Journey to the Center of Kubernetes
Meetup #19 took place Jun 22, 2021 19:00 CEST, and was virtual again. Michael Gasch gave an input presentation on etcd and did a deep dive into its role in the container-orchestrator kubernetes.
The talk is based on a blog post: Onwards to the Core: etcd. A shell transcript can be found here:
We learned about the API of etcd, its data model, key value stores layouts, append-only storage and compaction. A recording of the talk is available on YouTube:
A few highlights from the talk:
- etcd is a distributed key value store, using the RAFT consensus algorithm.

__Work instructions__:
a - Using only the meetup summary, explain in one to three sentences what etcd is and which aspect of it the talk focused on.
b - List every topic the meetup summary says attendees learned about during the talk.
c - According to the meetup summary, what blog post is the talk based on?
The listing that follows comes from a different source than the meetup summary.

__Data shown__:
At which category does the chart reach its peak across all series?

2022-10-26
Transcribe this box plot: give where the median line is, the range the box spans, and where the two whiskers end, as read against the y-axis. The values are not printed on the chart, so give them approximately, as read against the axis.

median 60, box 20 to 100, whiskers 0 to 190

__Results for the exercise__:
a - etcd is a distributed key value store that uses the RAFT consensus algorithm. The talk took a deep dive into its role in the container orchestrator Kubernetes.

b -
- The API of etcd
- Its data model
- Key value store layouts
- Append-only storage
- Compaction

c - Onwards to the Core: etcd